Seeing it stand there, so striking and strong, I was encouraged. 

As I approached to take a close up though, I noticed something…

The flower had closed its petals. It appeared to be resting after a long day. 

I took it as a sign. I’m going to attempt not beating myself up for past behaviour and move forward. Tomorrow is another day. And another post. 

How to brighten a green thumb

I haven’t been able to do as much in my garden as I would like this spring. It’s too cold and wet. The ground is cold for the plants and the wind is cold for me. So, to cheer myself up I went to the nursery. 

This might sound like backwards behaviour but I felt better as soon as I got there. I could smell the fresh cut flowers. I chuckled at the whimsical garden statues (who wouldn’t love to have a smirking dragon lying in their grass?). It was drizzling as I headed to the tables of plants under tarps; not many souls except me and a few foul weather friends. 


I was inspired with a few new ideas, and made notes for a future visit on what I wanted to plant. 

In the end I splurged on a few plants I needed to replace – lemon verbena, globe basil and an heirloom beefsteak tomato. They were ones that are hard to find and they should be happy in my greenhouse for the next week or so.  Just for fun I decided to include a few geraniums that will be my salute to Canada’s sesquicentennial. 


I almost skipped up to the exit with my finds, and I hummed on the way home. It was still drizzling but I didn’t care. My green thumb was definitely brighter. 

New Month, New Start

Today is May Day, a celebration in many parts of the world – some countries have made it a workers day, and others have it as a celebration of spring, an evolution of pagan festivals such as Beltane. I am always struck by nature’s timeline on this day, perhaps because I live in Canada where the winter weather likes to linger.

It seems this year I am leaning more to the other side of May Day’s meaning – I need help to get out of my winter funk.
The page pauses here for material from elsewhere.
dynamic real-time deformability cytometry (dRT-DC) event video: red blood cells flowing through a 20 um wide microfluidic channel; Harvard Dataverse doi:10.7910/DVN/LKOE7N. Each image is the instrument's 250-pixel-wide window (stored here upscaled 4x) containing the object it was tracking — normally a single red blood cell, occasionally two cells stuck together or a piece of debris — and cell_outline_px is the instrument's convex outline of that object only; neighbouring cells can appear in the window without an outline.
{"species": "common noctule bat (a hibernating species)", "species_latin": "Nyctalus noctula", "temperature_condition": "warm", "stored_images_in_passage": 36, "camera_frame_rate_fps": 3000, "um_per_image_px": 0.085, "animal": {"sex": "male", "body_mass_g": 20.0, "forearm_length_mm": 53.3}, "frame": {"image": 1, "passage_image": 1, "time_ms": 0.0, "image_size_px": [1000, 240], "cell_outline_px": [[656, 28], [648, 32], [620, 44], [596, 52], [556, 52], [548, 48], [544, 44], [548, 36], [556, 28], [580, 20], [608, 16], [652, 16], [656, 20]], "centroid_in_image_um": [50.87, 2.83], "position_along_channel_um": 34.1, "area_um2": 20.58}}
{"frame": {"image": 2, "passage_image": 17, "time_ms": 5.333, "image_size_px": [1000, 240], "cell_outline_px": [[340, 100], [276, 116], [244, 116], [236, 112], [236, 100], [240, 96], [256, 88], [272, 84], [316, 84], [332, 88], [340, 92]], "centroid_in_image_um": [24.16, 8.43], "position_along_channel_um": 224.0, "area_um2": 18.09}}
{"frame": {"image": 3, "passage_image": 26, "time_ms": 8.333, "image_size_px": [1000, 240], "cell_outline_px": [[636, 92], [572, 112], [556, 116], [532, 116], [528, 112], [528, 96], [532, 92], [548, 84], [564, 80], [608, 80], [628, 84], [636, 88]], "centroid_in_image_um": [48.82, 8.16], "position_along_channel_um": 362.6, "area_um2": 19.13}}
I was in the garden this morning with my fingers in the dirt and that was a good tonic but wearing two woolly layers and still having my gumboots dampened my mood, if you’ll pardon the pun. My Lilies of the Valley have come up, but are far from blooming yet this year, so there will be no real “Fête du Muguet” for me.

The naval term “mayday” was created in 1923 by a British radio operator who came up with an easily recognizable phrase (he was inspired by the French “m’aider”, meaning “help me”). It is repeated 3 times when calling for help, to make sure everyone hears it correctly. It seems to me that wouldn’t be too hard in disastrous situations; one has a tendency to shout and repeat things. When the clouds get low and the wind blows day after day I feel like I should run out in the yard and send out this call.

I suppose a better way to deal with our long winter is to engage in the celebration of moving forward, though. I flipped the calendar pages and I will be planting the last of my greenhouse seedlings today. I will bake a pound cake to signify the sweeter time of summer with sunshine and warmth. (Historically, this was when grazing animals were put out to pasture to feed on the wild grasses and flowers, making butter and milk richer and more flavourful.)

I’ve always wanted to dance under a Maypole, but that will take some more work. There is something romantic and wistful about maidens in flowing dresses dancing with ribbons barefoot in the grass. Maybe I’ll put together a fairy garden. No one will notice if I tiptoe out tonight to dance with the little ones and have my own Beltane ritual.